We help make certain that our client’s legal documents are current. Some of the experiences a client will face that necessitate a change in legal planning may include new marriages, re-marriages, death of a child, birth of their first grandchild, and the births of subsequent grandchildren.


A client’s existing wills generally do not address these issues. Even if a client has diligently made changes to their wills and trusts to reflect new circumstances along the way, we have found that many clients did not think about changing their beneficiary designations.


Transference of property at time of death can happen several ways, and we always try to educate our client as to what these were:


1. By title: A jointly owned home under Joint Tenants with Rights of Survivorship (JTWROS) will pass to the joint owner regardless of what the will states.

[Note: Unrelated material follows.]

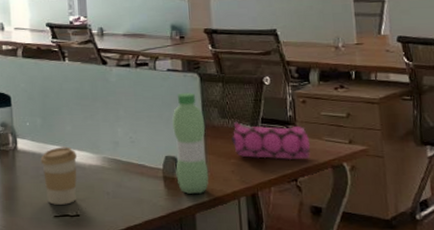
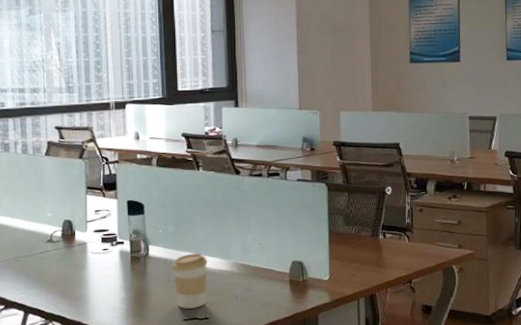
water bottle: present [172,92,209,194] -> none [300,201,332,296]
pencil case: present [232,121,311,160] -> none [354,228,425,264]

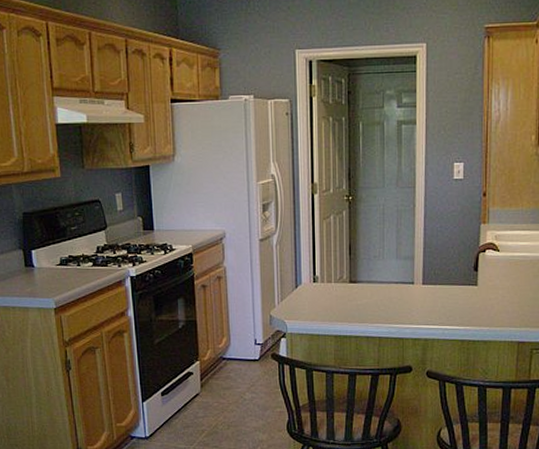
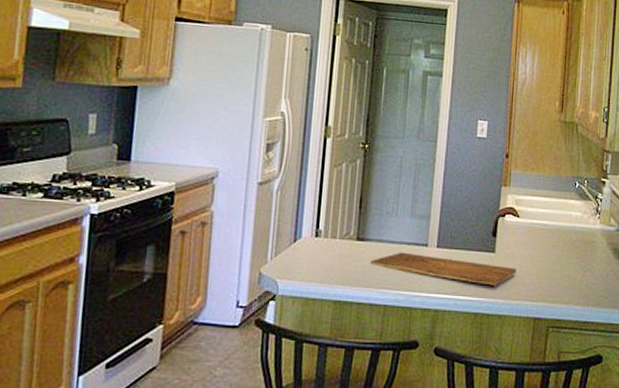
cutting board: none [364,290,499,315] -> present [371,252,517,286]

2. By contract: A beneficiary designation will take priority to a will. A trust will also take priority. 3. By probate: If a client dies owning any properties that they did not have in joint ownership or did not name a beneficiary for, these properties make up what is called a “probate estate”.

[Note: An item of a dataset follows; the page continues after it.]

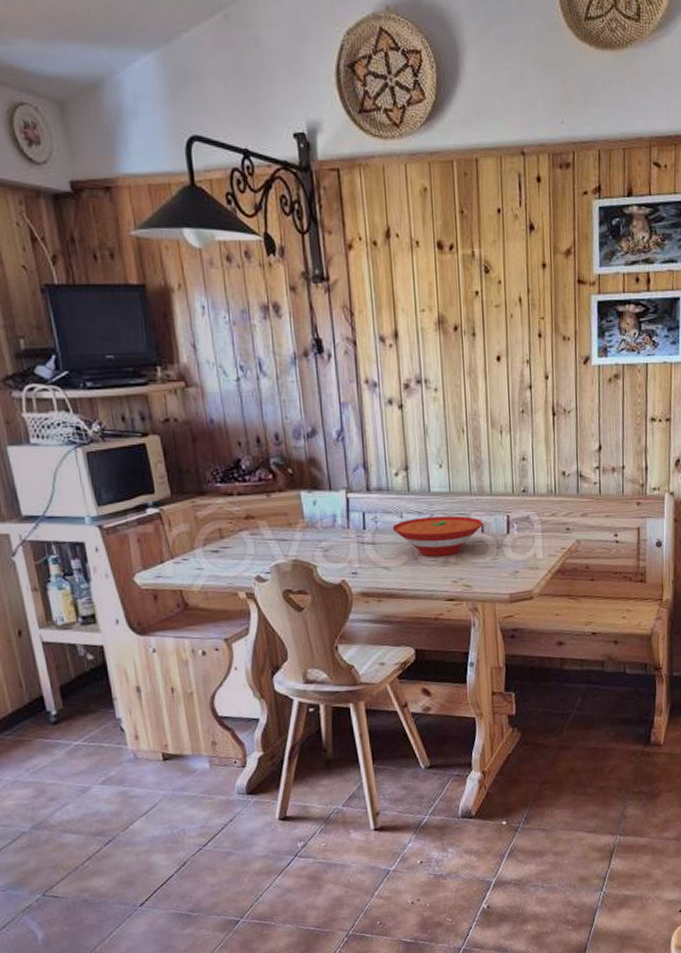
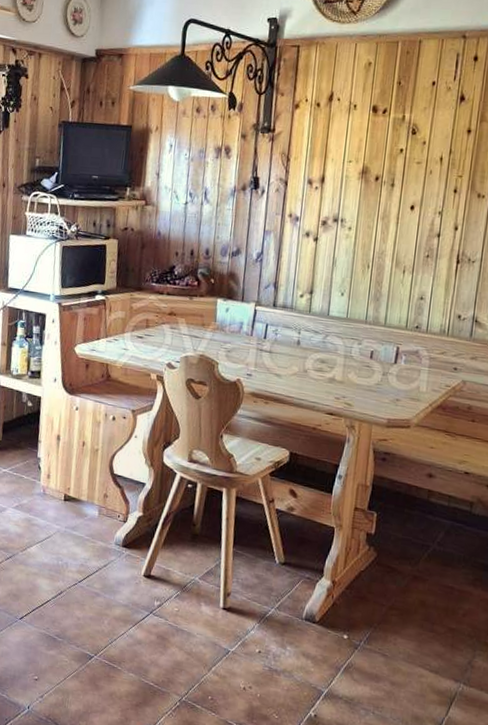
bowl: present [392,515,484,556] -> none [289,336,374,374]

The estate must transfer ownership via the probate courts who use the will to determine who the rightful owner is. If a will is present, the probate court will use it as part of the process.


Depending on the state a client lives in, probate can be an expensive drawn-out process. And worse yet, if a clients own real estate in multiple states (which many do with vacation homes) those could be subject to multiple probates.


Keep in mind that the will is the last source of direction while passing property and the first two listed arrangements (title and contract) will take precedent to it.


As an example, a case of ours with two clients had a will that stated that when they died, their estate was to go to their two sons, and if either of their sons pre-deceased them his share would go to his spouse. However, their life insurance beneficiary designation said that the contingent beneficiaries of their policy were their two sons, equally. This meant that if one of the sons was not alive, his share would go to the surviving son, regardless of what the will said.


Once again, we are not attorneys, but we try to make sure that all legal documents are up to date and coordinated across all assets.


Most wills and beneficiary designations will have the surviving spouse as the primary beneficiary, but we’ve found many accounts and insurance policies that have no contingent beneficiaries listed. Remember, if the will is the only document mentioning that contingent arrangement, then probate will be the only way to get the assets distributed.


Additionally, surviving spouses typically need considerable help getting through the maze of filing for survivor benefits on social security and pensions. Most funeral homes tell the family that they will take care of social security. All they do is notify social security that the death took place, but do not help the surviving spouse file for their benefit.


Social security is surprisingly efficient at stopping a benefit due to someone’s death but getting the survivor’s benefit set up can be a very frustrating experience for the family. The same is true with pension plans. No matter how well prepared and organized a family may feel, the paperwork following a death is agonizing and particularly stressful for the survivors.


Once again, we are not attorneys, but we try to make sure that all legal documents are up to date and coordinated across all assets.